● **WHAT YOU SHOULD DO**
Extract the full set of records that follows, word for word.

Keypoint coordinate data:
◇ ◇ ◇ ◇
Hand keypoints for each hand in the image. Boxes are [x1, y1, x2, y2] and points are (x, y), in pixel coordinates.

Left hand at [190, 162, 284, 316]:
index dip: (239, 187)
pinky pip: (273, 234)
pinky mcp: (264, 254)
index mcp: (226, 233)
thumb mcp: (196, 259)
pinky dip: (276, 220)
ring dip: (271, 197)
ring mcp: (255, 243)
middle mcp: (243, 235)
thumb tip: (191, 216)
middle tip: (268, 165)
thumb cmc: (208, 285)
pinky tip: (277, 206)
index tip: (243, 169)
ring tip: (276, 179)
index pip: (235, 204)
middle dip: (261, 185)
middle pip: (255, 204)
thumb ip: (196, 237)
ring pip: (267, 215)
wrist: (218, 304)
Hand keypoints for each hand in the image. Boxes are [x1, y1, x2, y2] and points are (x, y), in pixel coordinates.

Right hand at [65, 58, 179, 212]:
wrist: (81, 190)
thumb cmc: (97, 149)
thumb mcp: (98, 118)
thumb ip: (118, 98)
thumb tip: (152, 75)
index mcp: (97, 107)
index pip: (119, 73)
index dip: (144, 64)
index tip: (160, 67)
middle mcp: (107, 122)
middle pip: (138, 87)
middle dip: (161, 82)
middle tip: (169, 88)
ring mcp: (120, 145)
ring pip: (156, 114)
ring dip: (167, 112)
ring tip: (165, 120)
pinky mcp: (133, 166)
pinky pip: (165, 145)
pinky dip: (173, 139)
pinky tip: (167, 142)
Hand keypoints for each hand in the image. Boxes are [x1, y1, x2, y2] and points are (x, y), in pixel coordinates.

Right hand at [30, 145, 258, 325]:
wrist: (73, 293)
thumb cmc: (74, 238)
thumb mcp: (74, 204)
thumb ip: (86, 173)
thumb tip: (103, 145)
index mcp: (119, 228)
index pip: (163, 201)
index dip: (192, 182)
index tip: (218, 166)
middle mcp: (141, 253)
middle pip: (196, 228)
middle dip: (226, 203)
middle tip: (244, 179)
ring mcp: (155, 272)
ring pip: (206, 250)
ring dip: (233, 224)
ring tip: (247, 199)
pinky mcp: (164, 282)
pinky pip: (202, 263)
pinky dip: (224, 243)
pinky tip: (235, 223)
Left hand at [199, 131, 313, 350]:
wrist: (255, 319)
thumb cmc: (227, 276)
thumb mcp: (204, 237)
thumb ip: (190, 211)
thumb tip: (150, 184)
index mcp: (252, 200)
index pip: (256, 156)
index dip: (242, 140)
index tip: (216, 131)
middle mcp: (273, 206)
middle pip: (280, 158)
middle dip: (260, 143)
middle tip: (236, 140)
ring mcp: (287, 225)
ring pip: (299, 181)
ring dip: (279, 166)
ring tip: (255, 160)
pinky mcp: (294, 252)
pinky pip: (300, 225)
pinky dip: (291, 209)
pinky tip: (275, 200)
◇ ◇ ◇ ◇
● **RESPONSE TO THIS EXERCISE**
Hand keypoints for each hand in the image. Boxes are [x1, y1, x2, y2] and points are (x, y), in pixel coordinates.

Left hand at [190, 162, 284, 316]:
index dip: (239, 187)
pinky pip: (273, 234)
pinky mcp: (264, 254)
index mcp: (226, 233)
thumb mcp: (196, 259)
pinky dip: (276, 220)
ring dip: (271, 197)
ring mcp: (255, 243)
middle mcp: (243, 235)
thumb tip: (191, 216)
middle tip: (268, 165)
thumb cmc: (208, 285)
pinky tip: (277, 206)
index tip: (243, 169)
ring tip: (276, 179)
index pip: (235, 204)
middle dip: (261, 185)
middle pip: (255, 204)
thumb ip: (196, 237)
ring pip: (267, 215)
wrist: (218, 304)
Hand keypoints for each hand in the image. Boxes are [x1, y1, x2, y2] and points are (x, y), in pixel coordinates.

Right hand at [65, 58, 179, 212]:
wrist: (81, 190)
thumb cmc: (97, 149)
thumb mcp: (98, 118)
thumb ip: (118, 98)
thumb tip: (152, 75)
index mcp: (97, 107)
index pip: (119, 73)
index dip: (144, 64)
index tip: (160, 67)
middle mcp: (107, 122)
middle pip: (138, 87)
middle dip: (161, 82)
middle tip: (169, 88)
ring mcp: (120, 145)
ring pip: (156, 114)
ring dip: (167, 112)
ring tip: (165, 120)
pinky mcp: (133, 166)
pinky pip: (165, 145)
pinky dip: (173, 139)
pinky tip: (167, 142)
Hand keypoints for each hand in the image. Boxes are [x1, y1, x2, y2] and points are (x, y), in pixel coordinates.

Right hand at [30, 145, 258, 325]:
wrist: (73, 293)
thumb cmc: (74, 238)
thumb mcp: (74, 204)
thumb ip: (86, 173)
thumb tip: (103, 145)
index mcp: (119, 228)
index pip: (163, 201)
index dip: (192, 182)
index tip: (218, 166)
middle mcp: (141, 253)
middle pip: (196, 228)
middle dip: (226, 203)
middle tip: (244, 179)
ring mcp: (155, 272)
ring pip: (206, 250)
ring dip: (233, 224)
ring tip: (247, 199)
pinky mcp: (164, 282)
pinky pip: (202, 263)
pinky dip: (224, 243)
pinky tip: (235, 223)
Left hand at [199, 131, 313, 350]:
wrist: (255, 319)
thumb cmc: (227, 276)
thumb mcp: (204, 237)
thumb ip: (190, 211)
thumb tip: (150, 184)
index mcp: (252, 200)
index pip: (256, 156)
index dip: (242, 140)
index tip: (216, 131)
middle mcp: (273, 206)
middle pip: (280, 158)
middle dip: (260, 143)
middle tip: (236, 140)
ring mcp: (287, 225)
ring pip: (299, 181)
ring dip: (279, 166)
ring tip: (255, 160)
pinky mcp: (294, 252)
pinky pip: (300, 225)
pinky dip: (291, 209)
pinky tip: (275, 200)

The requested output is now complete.